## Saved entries
╭──

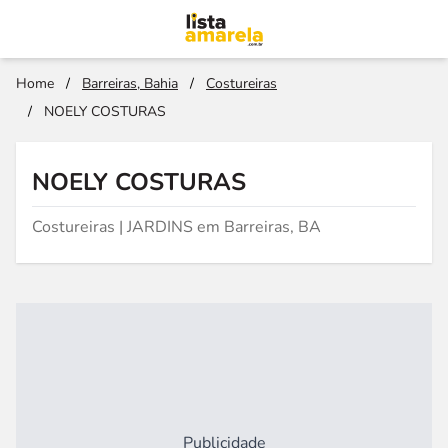
Home
/
Barreiras, Bahia
/
Costureiras
/
NOELY COSTURAS
NOELY COSTURAS
Costureiras | JARDINS em Barreiras, BA
Publicidade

╰──

## INSTRUCTIONS FOR THE TASK
Quote every line of text from the material above verbatim, leaving out the pictures.

## ANSWER
Home
/
Barreiras, Bahia
/
Costureiras
/
NOELY COSTURAS
NOELY COSTURAS
Costureiras | JARDINS em Barreiras, BA
Publicidade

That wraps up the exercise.